In the years that followed, Wercollier created many works from various materials for public spaces. It wasn't until he was 50 that he was able to sell a bronze sculpture to a private collector. In 1965 he stopped teaching in order to devote himself entirely to his artistic work. His progressively weak health no longer allowed him to complete a plastic he had started in 1999. Lucien Wercollier died on April 24, 2002 at the age of 93.

plant

Wercollier is considered one of the most important protagonists of contemporary Luxembourg art. His first works were influenced by Aristide Maillol and Henri Laurens . Like many of his artist colleagues at the time, Wercollier gave up objective representation in the course of his development and turned to non-representational, abstract form. Although most of his work is done in bronze and marble , he also used other materials such as wood, alabaster or onyx marble for his sculptures.
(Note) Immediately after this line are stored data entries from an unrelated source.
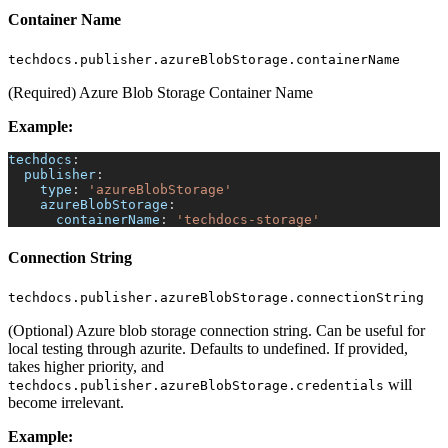
Container Name
techdocs.publisher.azureBlobStorage.containerName
(Required) Azure Blob Storage Container Name
Example:
techdocs
:
publisher
:
type
:
'azureBlobStorage'
azureBlobStorage
:
containerName
:
'techdocs-storage'
Connection String
techdocs.publisher.azureBlobStorage.connectionString
(Optional) Azure blob storage connection string. Can be useful for
local testing through azurite. Defaults to undefined. If provided,
takes higher priority, and
will
techdocs.publisher.azureBlobStorage.credentials
become irrelevant.
Example:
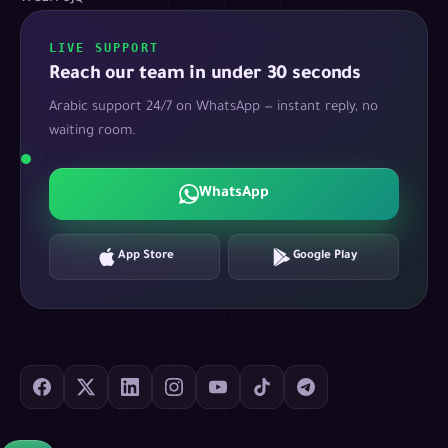
LIVE SUPPORT
Reach our team in under 30 seconds
Arabic support 24/7 on WhatsApp — instant reply, no
waiting room.
WhatsApp
App Store
Google Play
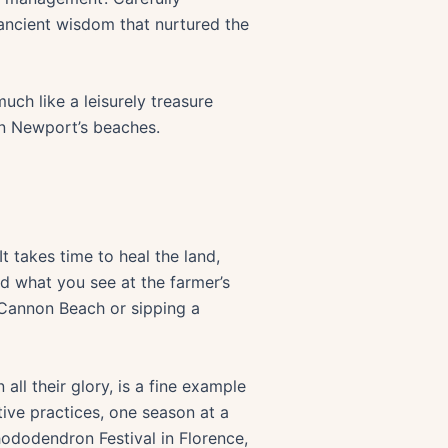
 ancient wisdom that nurtured the
much like a leisurely treasure
on Newport’s beaches.
t takes time to heal the land,
nd what you see at the farmer’s
 Cannon Beach or sipping a
ll their glory, is a fine example
tive practices, one season at a
ododendron Festival in Florence,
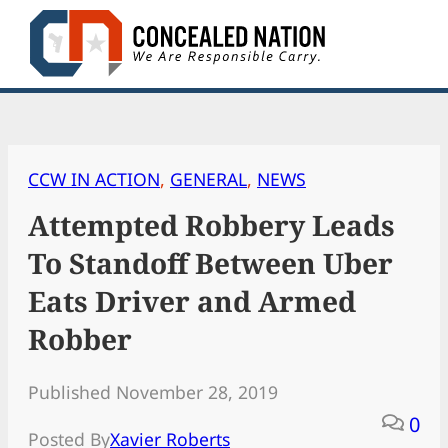
Skip
to
content
CCW IN ACTION
, 
GENERAL
, 
NEWS
Attempted Robbery Leads
To Standoff Between Uber
Eats Driver and Armed
Robber
Published November 28, 2019
0
Posted By
Xavier Roberts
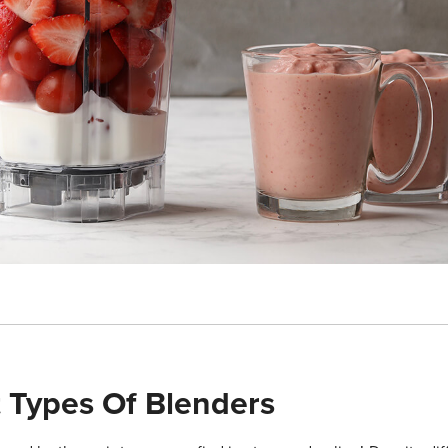
t Types Of Blenders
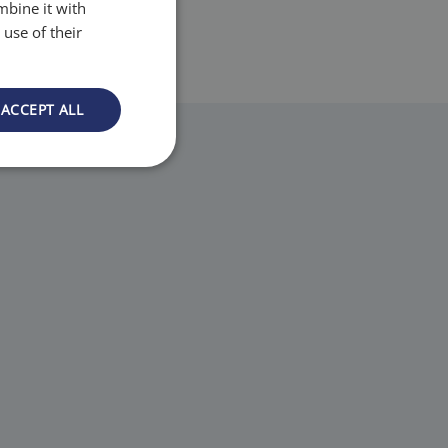
mbine it with
use of their
ACCEPT ALL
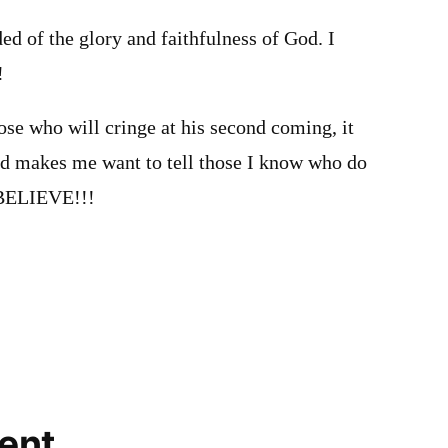
ded of the glory and faithfulness of God. I
!
ose who will cringe at his second coming, it
d makes me want to tell those I know who do
 BELIEVE!!!
ent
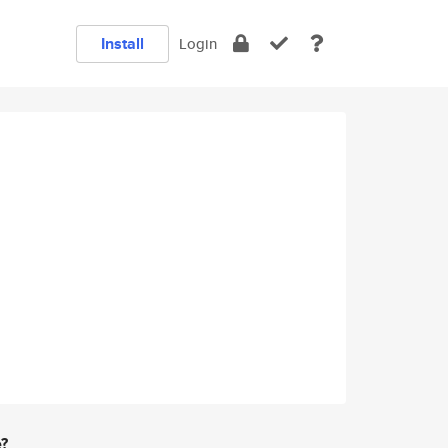
Install
Login
e?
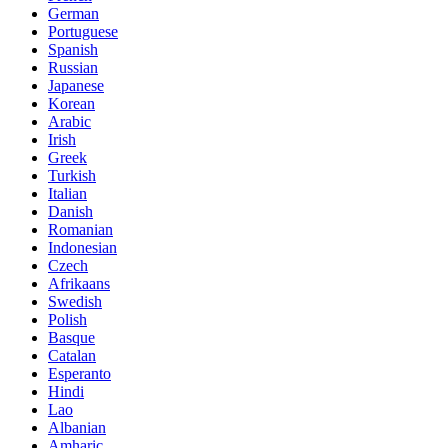
German
Portuguese
Spanish
Russian
Japanese
Korean
Arabic
Irish
Greek
Turkish
Italian
Danish
Romanian
Indonesian
Czech
Afrikaans
Swedish
Polish
Basque
Catalan
Esperanto
Hindi
Lao
Albanian
Amharic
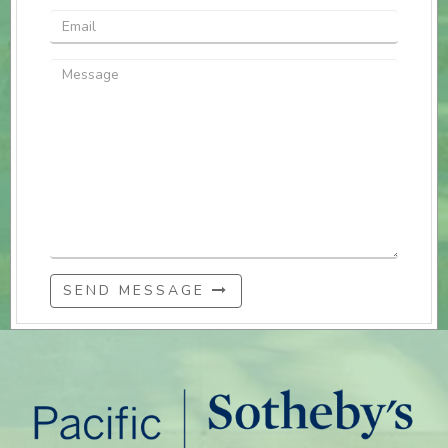
SEND MESSAGE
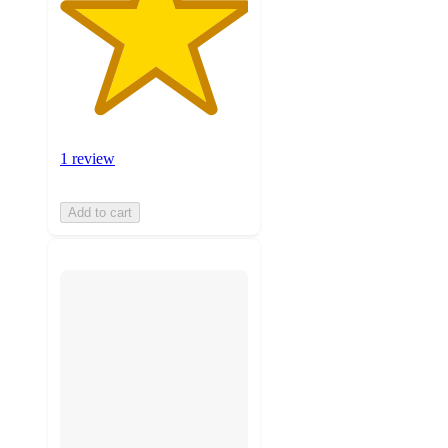
1 review
Add to cart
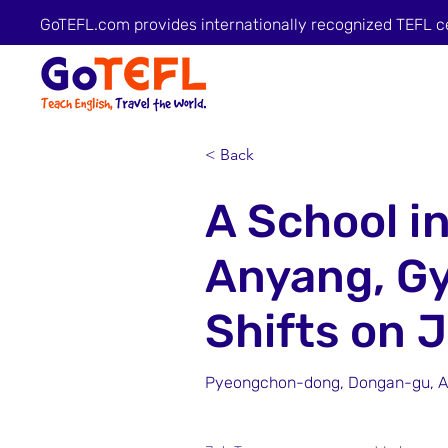
GoTEFL.com provides internationally recognized TEFL c
< Back
A School i
Anyang, G
Shifts on 
Pyeongchon-dong, Dongan-gu, An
His works are in the Musée National d'Art Moderne , Paris ; Musée de la Résistance Esch / Luxembourg ; Musee de Metz ; Miami University, Oxford / Ohio; The Israel Museum Hakyria, Jerusalem ; European Court of Justice , Luxembourg; Saarland Museum, Saarbrücken ; BP Gallery Antwerp ; Ostend City Museum ; Kennedy Center for the Performing Arts , Washington, DC , Neumünster Abbey, Luxemburg-Grund and in front of the Council of Europe in Strasbourg.

literature

  • Linda Eischen among others: Wercollier et ses amis peintres Gillen, Probst, Stoffel , Trémont . Villa Vauban , Luxembourg 2003, ISBN 2-919878-48-4 (catalog of the exhibition of the same name, Galerie d'Art de la Ville de Luxembourg, April 30 to September 7, 2003).
  • Joseph-Émile Muller: Lucien Wercollier (Les Maîtres de la Sculpture Contemporaine). Arted, Paris 1976, ISBN 2-85067-038-3 .
  • Michel Ragon, Michel Seuphor : Wercollier Lucien . In: Diess. L'art abstrait, Vol. 4: 1945-1970. Biography of the artistes. Maeght, Paris 1974.

Web links

Commons : Lucien Wercollier  - Collection of images, videos and audio files

Individual evidence

  1. Joseph-Émile Muller: Lucien Wercollier (Les Maîters de la Sculpure Contemporaine). Arted, Paris 1976.
  2. Aloyse Raths: Homage to Lucien Wercollier. 1983.
  3. Wercollier Lucien. In: Georges Hausemer (Ed.): Luxemburger Lexikon. The Grand Duchy of A-Z . Editions Guy Binsfeld, Luxembourg 2006, ISBN 978-2-87954-156-3 .
  4. Linda Eischen and others: Wercollier et ses amis peintres Gillen, Probst, Stoffel, Trémont . Villa Vauban, Luxembourg 2003 (exhibition catalog).
  5. Nathalie Scuri, Claude Frisoni (ed.): Lucien Wercollier au cloître de l'Abbaye Neumünster . Mediart, Luxemburg 2005, ISBN 2-9599867-2-5 (catalog of the permanent exhibition of the same name in the Center Culturel de Rencontre Abbaye de Neumünster ).